### YOUR INSTRUCTIONS
Go through the records line by line. Report how many lines contain "undefined", with nothing else.
----
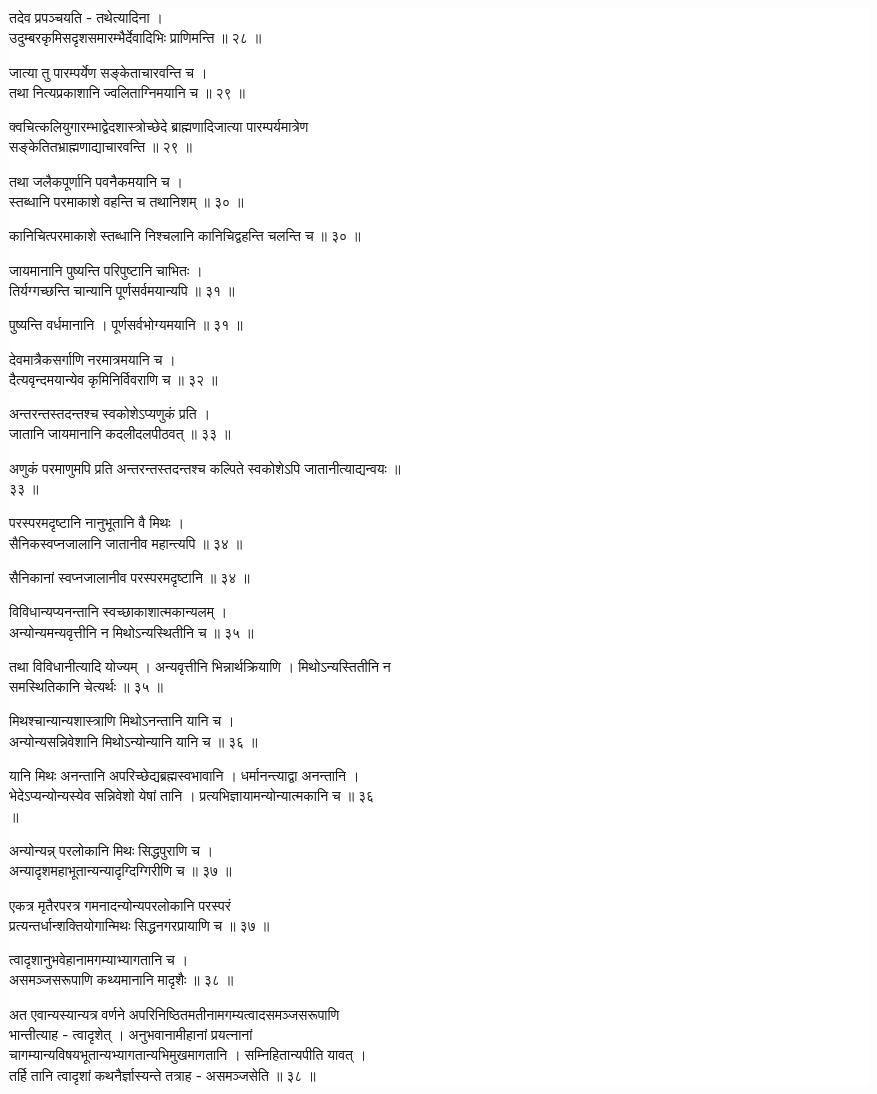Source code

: तदेव प्रपञ्चयति - तथेत्यादिना ।   
उदुम्बरकृमिसदृशसमारम्भैर्देवादिभिः प्राणिमन्ति ॥ २८ ॥  
  
जात्या तु पारम्पर्येण सङ्केताचारवन्ति च ।  
तथा नित्यप्रकाशानि ज्वलिताग्निमयानि च ॥ २९ ॥  
  
क्वचित्कलियुगारम्भाद्वेदशास्त्रोच्छेदे ब्राह्मणादिजात्या पारम्पर्यमात्रेण   
सङ्केतितभ्राह्मणाद्याचारवन्ति ॥ २९ ॥   
  
तथा जलैकपूर्णानि पवनैकमयानि च ।  
स्तब्धानि परमाकाशे वहन्ति च तथानिशम् ॥ ३० ॥  
  
कानिचित्परमाकाशे स्तब्धानि निश्चलानि कानिचिद्वहन्ति चलन्ति च ॥ ३० ॥  
  
जायमानानि पुष्यन्ति परिपुष्टानि चाभितः ।  
तिर्यग्गच्छन्ति चान्यानि पूर्णसर्वमयान्यपि ॥ ३१ ॥  
  
पुष्यन्ति वर्धमानानि । पूर्णसर्वभोग्यमयानि ॥ ३१ ॥  
  
देवमात्रैकसर्गाणि नरमात्रमयानि च ।  
दैत्यवृन्दमयान्येव कृमिनिर्विवराणि च ॥ ३२ ॥  
  
अन्तरन्तस्तदन्तश्च स्वकोशेऽप्यणुकं प्रति ।  
जातानि जायमानानि कदलीदलपीठवत् ॥ ३३ ॥  
  
अणुकं परमाणुमपि प्रति अन्तरन्तस्तदन्तश्च कल्पिते स्वकोशेऽपि जातानीत्याद्यन्वयः ॥   
३३ ॥  
  
परस्परमदृष्टानि नानुभूतानि वै मिथः ।  
सैनिकस्वप्नजालानि जातानीव महान्त्यपि ॥ ३४ ॥  
  
सैनिकानां स्वप्नजालानीव परस्परमदृष्टानि ॥ ३४ ॥  
  
विविधान्यप्यनन्तानि स्वच्छाकाशात्मकान्यलम् ।  
अन्योन्यमन्यवृत्तीनि न मिथोऽन्यस्थितीनि च ॥ ३५ ॥  
  
तथा विविधानीत्यादि योज्यम् । अन्यवृत्तीनि भिन्नार्थक्रियाणि । मिथोऽन्यस्तितीनि न   
समस्थितिकानि चेत्यर्थः ॥ ३५ ॥  
  
मिथश्चान्यान्यशास्त्राणि मिथोऽनन्तानि यानि च ।  
अन्योन्यसन्निवेशानि मिथोऽन्योन्यानि यानि च ॥ ३६ ॥  
  
यानि मिथः अनन्तानि अपरिच्छेद्यब्रह्मस्वभावानि । धर्मानन्त्याद्वा अनन्तानि ।   
भेदेऽप्यन्योन्यस्येव सन्निवेशो येषां तानि । प्रत्यभिज्ञायामन्योन्यात्मकानि च ॥ ३६   
॥  
  
अन्योन्यन्न् परलोकानि मिथः सिद्धपुराणि च ।  
अन्यादृशमहाभूतान्यन्यादृग्दिग्गिरीणि च ॥ ३७ ॥  
  
एकत्र मृतैरपरत्र गमनादन्योन्यपरलोकानि परस्परं   
प्रत्यन्तर्धान्शक्तियोगान्मिथः सिद्धनगरप्रायाणि च ॥ ३७ ॥  
  
त्वादृशानुभवेहानामगम्याभ्यागतानि च ।  
असमञ्जसरूपाणि कथ्यमानानि मादृशैः ॥ ३८ ॥  
  
अत एवान्यस्यान्यत्र वर्णने अपरिनिष्ठितमतीनामगम्यत्वादसमञ्जसरूपाणि   
भान्तीत्याह - त्वादृशेत् । अनुभवानामीहानां प्रयत्नानां   
चागम्यान्यविषयभूतान्यभ्यागतान्यभिमुखमागतानि । सम्निहितान्यपीति यावत् ।   
तर्हि तानि त्वादृशां कथनैर्ज्ञास्यन्ते तत्राह - असमञ्जसेति ॥ ३८ ॥  
  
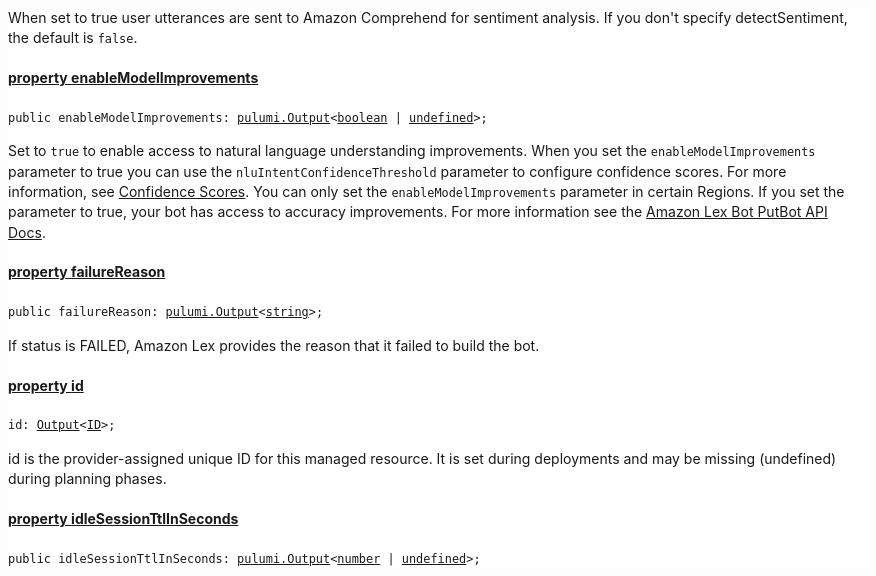 When set to true user utterances are sent to Amazon Comprehend for sentiment analysis. If you don't specify detectSentiment, the default is `false`.

<h4 class="pdoc-member-header" id="Bot-enableModelImprovements">
<a class="pdoc-child-name" href="https://github.com/pulumi/pulumi-aws/blob/c792157014dadb460b668684ac4e00d494728aaf/sdk/nodejs/lex/bot.ts#L120">property <b>enableModelImprovements</b></a>
</h4>

<pre class="highlight"><code><span class='kd'>public </span>enableModelImprovements: <a href='/docs/reference/pkg/nodejs/pulumi/pulumi/#Output'>pulumi.Output</a>&lt;<span class='kd'><a href='https://developer.mozilla.org/en-US/docs/Web/JavaScript/Reference/Global_Objects/Boolean'>boolean</a></span> | <span class='kd'><a href='https://developer.mozilla.org/en-US/docs/Web/JavaScript/Reference/Global_Objects/undefined'>undefined</a></span>&gt;;</code></pre>

Set to `true` to enable access to natural language understanding improvements. When you set the `enableModelImprovements` parameter to true you can use the `nluIntentConfidenceThreshold` parameter to configure confidence scores. For more information, see [Confidence Scores](https://docs.aws.amazon.com/lex/latest/dg/confidence-scores.html). You can only set the `enableModelImprovements` parameter in certain Regions. If you set the parameter to true, your bot has access to accuracy improvements. For more information see the [Amazon Lex Bot PutBot API Docs](https://docs.aws.amazon.com/lex/latest/dg/API_PutBot.html#lex-PutBot-request-enableModelImprovements).

<h4 class="pdoc-member-header" id="Bot-failureReason">
<a class="pdoc-child-name" href="https://github.com/pulumi/pulumi-aws/blob/c792157014dadb460b668684ac4e00d494728aaf/sdk/nodejs/lex/bot.ts#L124">property <b>failureReason</b></a>
</h4>

<pre class="highlight"><code><span class='kd'>public </span>failureReason: <a href='/docs/reference/pkg/nodejs/pulumi/pulumi/#Output'>pulumi.Output</a>&lt;<span class='kd'><a href='https://developer.mozilla.org/en-US/docs/Web/JavaScript/Reference/Global_Objects/String'>string</a></span>&gt;;</code></pre>

If status is FAILED, Amazon Lex provides the reason that it failed to build the bot.

<h4 class="pdoc-member-header" id="Bot-id">
<a class="pdoc-child-name" href="https://github.com/pulumi/pulumi-aws/blob/c792157014dadb460b668684ac4e00d494728aaf/sdk/nodejs/lex/bot.ts#L55">property <b>id</b></a>
</h4>

<pre class="highlight"><code><span class='kd'></span>id: <a href='/docs/reference/pkg/nodejs/pulumi/pulumi/#Output'>Output</a>&lt;<a href='/docs/reference/pkg/nodejs/pulumi/pulumi/#ID'>ID</a>&gt;;</code></pre>

id is the provider-assigned unique ID for this managed resource.  It is set during
deployments and may be missing (undefined) during planning phases.

<h4 class="pdoc-member-header" id="Bot-idleSessionTtlInSeconds">
<a class="pdoc-child-name" href="https://github.com/pulumi/pulumi-aws/blob/c792157014dadb460b668684ac4e00d494728aaf/sdk/nodejs/lex/bot.ts#L128">property <b>idleSessionTtlInSeconds</b></a>
</h4>

<pre class="highlight"><code><span class='kd'>public </span>idleSessionTtlInSeconds: <a href='/docs/reference/pkg/nodejs/pulumi/pulumi/#Output'>pulumi.Output</a>&lt;<span class='kd'><a href='https://developer.mozilla.org/en-US/docs/Web/JavaScript/Reference/Global_Objects/Number'>number</a></span> | <span class='kd'><a href='https://developer.mozilla.org/en-US/docs/Web/JavaScript/Reference/Global_Objects/undefined'>undefined</a></span>&gt;;</code></pre>

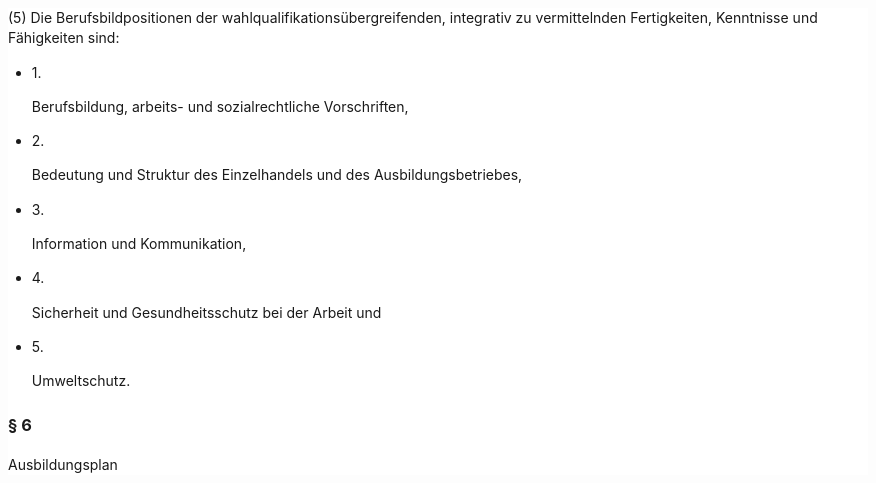 <div class="jurAbsatz">

(5) Die Berufsbildpositionen der wahlqualifikationsübergreifenden,
integrativ zu vermittelnden Fertigkeiten, Kenntnisse und Fähigkeiten
sind:

  - 1\.
    
    <div>
    
    Berufsbildung, arbeits- und sozialrechtliche Vorschriften,
    
    </div>

  - 2\.
    
    <div>
    
    Bedeutung und Struktur des Einzelhandels und des
    Ausbildungsbetriebes,
    
    </div>

  - 3\.
    
    <div>
    
    Information und Kommunikation,
    
    </div>

  - 4\.
    
    <div>
    
    Sicherheit und Gesundheitsschutz bei der Arbeit und
    
    </div>

  - 5\.
    
    <div>
    
    Umweltschutz.
    
    </div>

</div>

</div>

</div>

</div>

<span id="BJNR045800017BJNE000800000.html"></span>

### § 6  
Ausbildungsplan

<div>

<div class="jnhtml">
----
### SOLUTION TO THIS TASK
3